任务要求: 请把这篇Hadoop学习笔记中以"編寫測試類"开头的那一段压缩成简短的要点列表,主要信息不得遗漏。

选定段落:
---
1. 程式人生 > >《Hadoop權威指南》學習筆記(三)

《Hadoop權威指南》學習筆記(三)

本博文是我學習《Hadoop權威指南》第5章的筆記,主要是裡面範例程式的實現,部分實現有修改

1 Mapper測試

需要使用mrunit這個jar包,在pom.xml新增dependency的時候,要新增classifier屬性不然下載不了jar包,根據自己hadoop-core的版本來確定

<dependency>
    <groupId>org.apache.mrunit</groupId>
	<artifactId>mrunit</artifactId>
	<version>1.1.0</version>
	<classifier>hadoop2</classifier>
	<scope>test</scope>
</dependency>

編寫測試類,測試,一切從簡,你也可以嚴格按照書上的來,注意引用MapDriver的時候有兩個引用,一個是mapreduce一個是mapred,根據自己的Mapper類是哪個版本來,mapred是老版本

package com.tuan.hadoopLearn.io.com.tuan.hadoopLearn.mapreduce;

import com.tuan.hadoopLearn.mapreduce.MaxTemperatureMapper;
import org.apache.hadoop.io.IntWritable;
import org.apache.hadoop.io.LongWritable;
import org.apache.hadoop.io.Text;
import org.apache.hadoop.mrunit.mapreduce.MapDriver;
import org.junit.jupiter.api.Test;

import java.io.IOException;

public class MaxTemperatureTest {
    @Test
    public void mapperTest() {
        Text input = new Text("1993 38");
        try {
            new MapDriver<LongWritable, Text, Text, IntWritable>()
                    .withMapper(new MaxTemperatureMapper())
                    .withInput(new LongWritable(), input)
                    .withOutput(new Text("1993"), new IntWritable(38))
                    .runTest();
        } catch (IOException e) {
            e.printStackTrace();
        }
    }
}

2 Reducer測試

在上面的類裡面再寫一個Reducer測試

    @Test
    public void reducerTest() {
        try {
            new ReduceDriver<Text, IntWritable, Text, IntWritable>()
                    .withReducer(new MaxTemperatureReducer())
                    .withInput(new Pair<>(new Text("1993"), Arrays.asList(new IntWritable(10), new IntWritable(5))))
---
所示信息:
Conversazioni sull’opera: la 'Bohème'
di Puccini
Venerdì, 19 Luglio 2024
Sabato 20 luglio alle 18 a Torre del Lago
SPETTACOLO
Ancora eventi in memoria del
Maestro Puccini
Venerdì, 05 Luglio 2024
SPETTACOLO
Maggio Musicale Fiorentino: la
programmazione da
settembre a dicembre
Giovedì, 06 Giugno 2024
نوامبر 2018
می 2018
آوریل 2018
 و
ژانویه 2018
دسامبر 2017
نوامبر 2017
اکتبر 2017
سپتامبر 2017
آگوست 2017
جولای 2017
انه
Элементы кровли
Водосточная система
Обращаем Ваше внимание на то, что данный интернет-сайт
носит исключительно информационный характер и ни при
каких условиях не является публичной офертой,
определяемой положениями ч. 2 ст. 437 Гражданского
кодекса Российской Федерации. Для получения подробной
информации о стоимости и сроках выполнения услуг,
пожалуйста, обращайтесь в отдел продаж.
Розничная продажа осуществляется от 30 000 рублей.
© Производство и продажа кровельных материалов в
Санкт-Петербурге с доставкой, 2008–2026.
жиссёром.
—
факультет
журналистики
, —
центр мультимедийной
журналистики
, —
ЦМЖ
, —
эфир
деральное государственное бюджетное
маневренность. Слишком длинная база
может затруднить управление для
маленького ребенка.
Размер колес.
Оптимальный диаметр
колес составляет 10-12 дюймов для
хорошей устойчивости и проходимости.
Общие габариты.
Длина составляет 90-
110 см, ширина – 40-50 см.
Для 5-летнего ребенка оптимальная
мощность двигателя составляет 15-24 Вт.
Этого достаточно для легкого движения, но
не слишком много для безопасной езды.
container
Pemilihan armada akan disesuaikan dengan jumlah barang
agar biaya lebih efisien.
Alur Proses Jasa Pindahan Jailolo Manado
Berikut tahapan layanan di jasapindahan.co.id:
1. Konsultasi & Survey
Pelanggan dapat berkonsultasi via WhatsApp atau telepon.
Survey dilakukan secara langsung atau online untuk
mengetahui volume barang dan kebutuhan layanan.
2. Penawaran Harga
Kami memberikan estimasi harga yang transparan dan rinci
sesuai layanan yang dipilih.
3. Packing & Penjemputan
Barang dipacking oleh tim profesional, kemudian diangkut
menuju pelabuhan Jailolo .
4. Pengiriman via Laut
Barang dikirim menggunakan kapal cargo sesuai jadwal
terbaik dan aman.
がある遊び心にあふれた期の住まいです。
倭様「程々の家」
---
预期输出:
- 编写测试类进行测试,一切从简,也可以严格按照书上的做法来。
- 引用MapDriver时有两个引用:一个是mapreduce,一个是mapred。
- 根据自己的Mapper类所属版本选择,其中mapred是老版本。